Monday, 6 May 2013

This Happy Breed (1944 David Lean)

"It's only the poor old Johnny Walker!"

Why do we love THIS HAPPY BREED so much - it's one of our absolute favourites. It seems unfairly neglected compared to Lean's other great early films In Which We Serve, Brief Encounter, Great Expectations and Oliver Twist. Made during the war but looking at a family between 1919 and 1939, and for that reason with a profound historical shadow (dramatic irony) hanging over it. It is funny without being witty, as that wouldn't befit the characters; it's political, allowing meditation on movements and what it means to be British; written and acted with a great deal of warmth but no sentimentality; brilliantly cinematic.

It's a bit like a Mike Leigh, with its study of family interactions and episodic explosions, and it's also quite elliptical (for example, Vi telling Sam she never wants to see him again: the next shot but one is their wedding). Interestingly we watched it once (Sunday May 20 2012 - it's the archetypal Sunday afternoon film, after all) back to back with Leigh's All Or Nothing and the difference between the two families / eras was monumental.

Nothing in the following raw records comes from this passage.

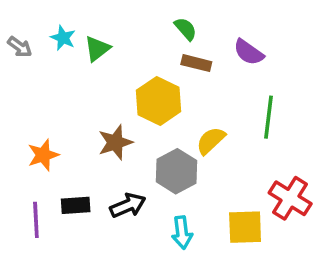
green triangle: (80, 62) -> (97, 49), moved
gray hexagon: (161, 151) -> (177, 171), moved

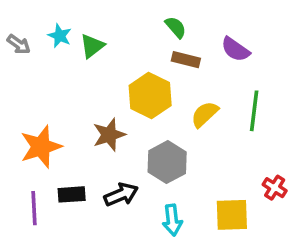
yellow semicircle: (211, 141) -> (205, 114), moved
orange star: (43, 155) -> (41, 147), size x1.4
red cross: (290, 198) -> (275, 188), size x0.6

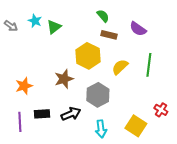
orange star: (41, 147) -> (24, 86), size x0.7
yellow square: (232, 215) -> (136, 126), turned 35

Try it!

Produced by Noel Coward and based on his play, the screenplay is by Anthony Havelock-Allen, David Lean and Ronald Neame, who also photographed it in then precious Technicolor, and who despite his doctor's warnings about drinking too much outlived him to the age of 99. The colour though is as drab as the wallpaper (apparently sprayed with grey paint), which yes, has been repapered throughout the family's 20 year lease.

The cast is uniformly excellent. Robert Newton (although he was contractually banned from drinking during the filming, there's a great funny story about this told in John Mills' autobiography Up in the Clouds, Gentlemen Please!) and Celia Johnson are the parents, Amy Veness the mother (Mrs Flint) and Alison Leggatt (Sylv) the sister-in-law (the spat these two have before Reg's wedding is wildly funny). The next door neighbour is of course Stanley Holloway (it's no coincidence this gentleman is in several of my favourite films), and we never see his ailing wife. The kids are played by Kay Walsh (Queenie), then Lean's wife in possibly her best performance, loved by sailor Johnny Mills, and Eileen Erskine (Vi) and John Blythe (Reg); friends are Guy Verney (Sam Lidbetter) and Betty Fleetwood (Phyl); and Merle Tottenham is the indefatiguable help, Edie.

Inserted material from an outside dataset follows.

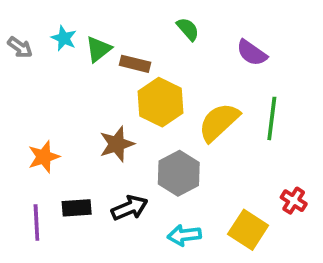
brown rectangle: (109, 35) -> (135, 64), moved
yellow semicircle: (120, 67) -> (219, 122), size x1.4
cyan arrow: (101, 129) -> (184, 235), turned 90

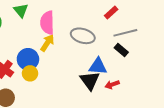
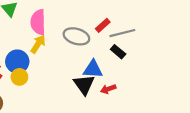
red rectangle: (111, 13) -> (103, 25), moved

Everyone's great but it took me a while to get how good Kay Walsh is in this - she has a perfect combination of alacrity, petulant hostility and vulnerability. Her return home is one of the weepiest moments in cinema.



Guy Green, who went on to become a great cameraman (winning an Oscar for Great Expectations) and director, is the one actually moving the camera around the deserted house. And the scene where Vi announces the death, so perfectly contrasted against the jolly music on the radio, uses the camera expertly as it first moves across the room, then away from the devastated parents (that they say nothing makes it even more powerful). Lean was certainly as interesting a director as Powell & Pressburger. For example we also love the way the voices are all reverbed when they move into the empty house.

Location filming was at Alderbook Road, Clapham - you can see how little changed it is - except for the vast quantity of cars! - at http://www.reelstreets.com/films/this-happy-breed/.

There were, by the way, no gas attacks in Britain in WW2, so the gas masks were redundant.

You'd need to be a confident writer-director to make a sequel, perhaps set 1939 - 1969, but where are the Johnny Mills and Stanley Holloway of today?

"You wouldn't put a good word in for me now and then?"

Note: I'm always surprised by the joke Billy tells on Reg's wedding day about the captain giving him the ship. "What'll I do with it? Scuttle her! And he slit his throat from ear to ear!" It's so random I've no idea what it means...

1 comment:

  1. I share your enthusiasm! Thank you.